* [Required work]:
Could you find each line of the data below that contains the word "sonido" and copy those lines?

Saved data entries
———
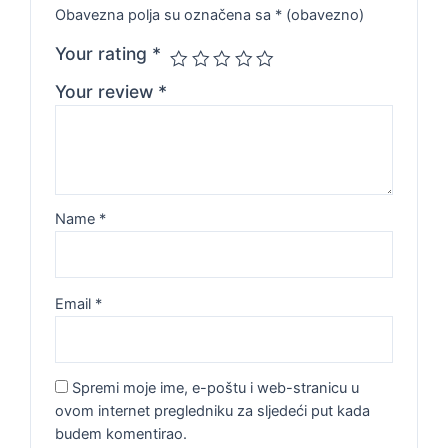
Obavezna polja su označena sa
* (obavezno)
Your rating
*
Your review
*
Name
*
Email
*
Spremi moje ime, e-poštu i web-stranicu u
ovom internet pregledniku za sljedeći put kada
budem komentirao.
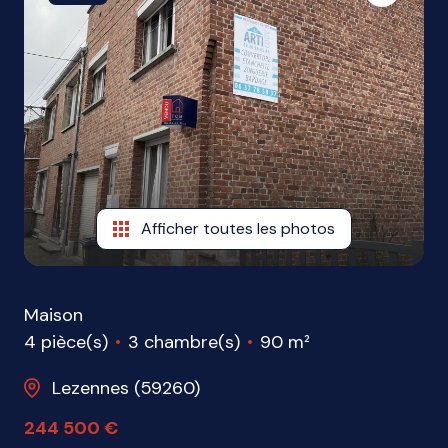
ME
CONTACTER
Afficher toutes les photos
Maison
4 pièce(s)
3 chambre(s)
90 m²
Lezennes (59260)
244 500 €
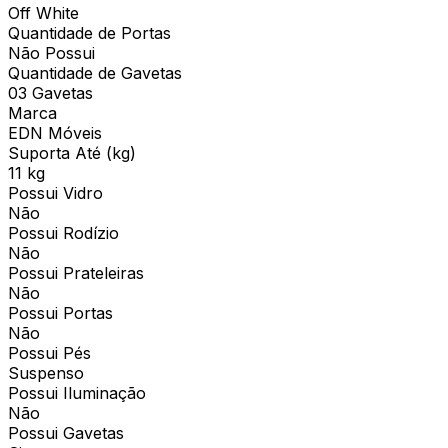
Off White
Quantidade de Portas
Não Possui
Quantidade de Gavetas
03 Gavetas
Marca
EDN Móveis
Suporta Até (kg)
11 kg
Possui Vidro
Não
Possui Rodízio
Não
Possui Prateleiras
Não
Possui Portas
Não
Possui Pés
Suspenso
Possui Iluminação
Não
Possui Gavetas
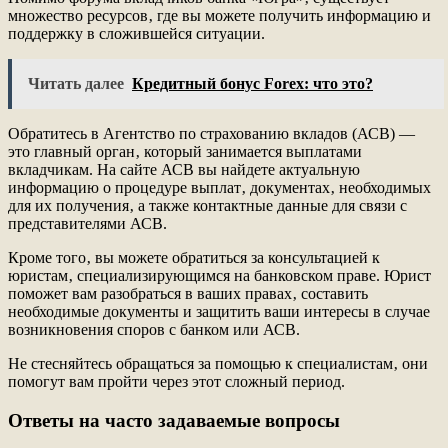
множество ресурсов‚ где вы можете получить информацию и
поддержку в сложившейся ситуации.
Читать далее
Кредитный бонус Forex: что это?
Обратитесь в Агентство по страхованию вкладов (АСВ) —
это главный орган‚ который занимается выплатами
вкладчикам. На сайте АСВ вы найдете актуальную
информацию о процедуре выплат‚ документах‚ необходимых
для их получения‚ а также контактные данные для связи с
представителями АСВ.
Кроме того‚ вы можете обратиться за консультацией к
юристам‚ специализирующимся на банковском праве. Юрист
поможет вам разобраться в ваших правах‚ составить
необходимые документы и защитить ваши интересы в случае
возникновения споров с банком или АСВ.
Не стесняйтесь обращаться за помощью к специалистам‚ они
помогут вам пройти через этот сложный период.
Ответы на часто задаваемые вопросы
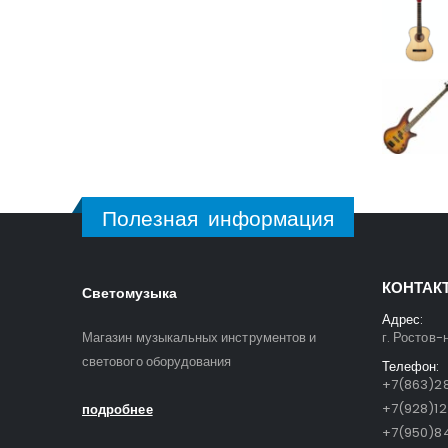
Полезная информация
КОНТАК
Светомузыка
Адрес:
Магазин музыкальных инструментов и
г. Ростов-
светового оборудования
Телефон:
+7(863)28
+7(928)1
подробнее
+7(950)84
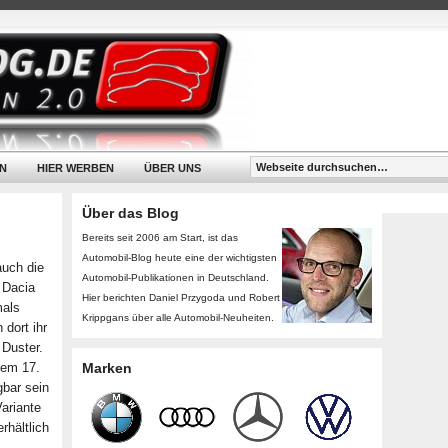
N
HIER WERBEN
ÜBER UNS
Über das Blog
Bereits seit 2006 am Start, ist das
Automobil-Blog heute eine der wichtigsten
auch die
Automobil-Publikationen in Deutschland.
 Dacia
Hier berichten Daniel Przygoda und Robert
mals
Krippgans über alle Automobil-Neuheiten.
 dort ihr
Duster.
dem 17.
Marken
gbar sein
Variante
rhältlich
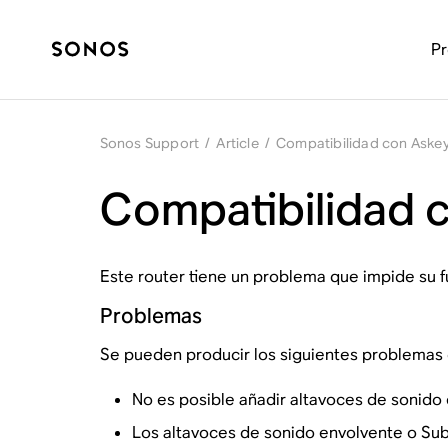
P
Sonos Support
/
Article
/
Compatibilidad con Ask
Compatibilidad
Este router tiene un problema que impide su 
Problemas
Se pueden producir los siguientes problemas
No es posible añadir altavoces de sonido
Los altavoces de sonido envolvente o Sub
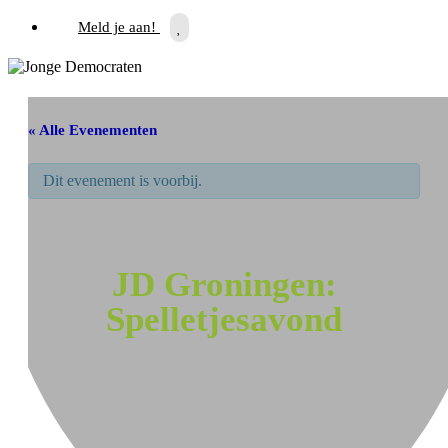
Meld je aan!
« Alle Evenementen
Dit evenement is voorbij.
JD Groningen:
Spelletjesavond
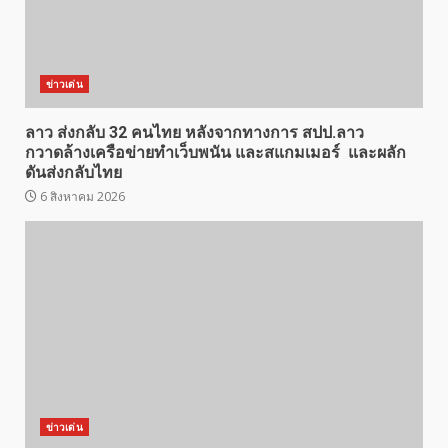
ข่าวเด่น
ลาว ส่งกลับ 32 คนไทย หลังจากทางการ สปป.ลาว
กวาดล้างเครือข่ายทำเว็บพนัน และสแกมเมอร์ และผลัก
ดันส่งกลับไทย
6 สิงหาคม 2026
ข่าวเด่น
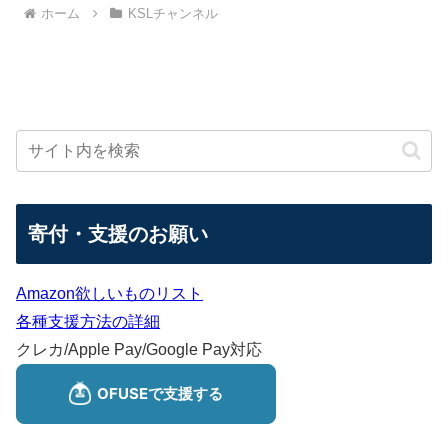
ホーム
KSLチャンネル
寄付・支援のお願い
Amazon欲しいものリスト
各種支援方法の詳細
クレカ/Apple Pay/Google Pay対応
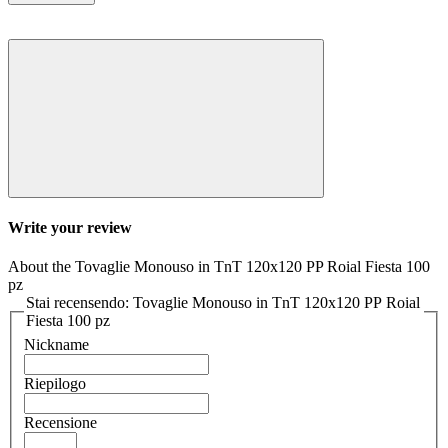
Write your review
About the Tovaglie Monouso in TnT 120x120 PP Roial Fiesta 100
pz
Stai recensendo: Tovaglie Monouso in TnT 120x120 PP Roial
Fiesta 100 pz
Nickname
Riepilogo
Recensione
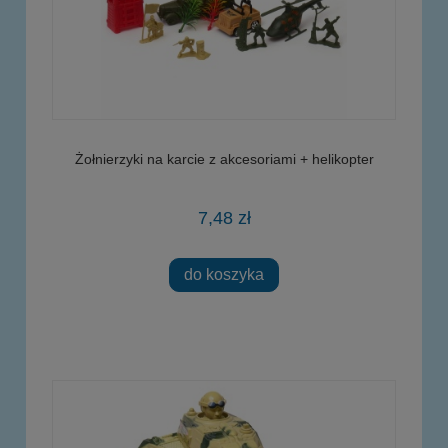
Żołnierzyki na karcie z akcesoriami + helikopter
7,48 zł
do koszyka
———
* [Answer to the problem]:
No es posible añadir altavoces de sonido
Los altavoces de sonido envolvente o Sub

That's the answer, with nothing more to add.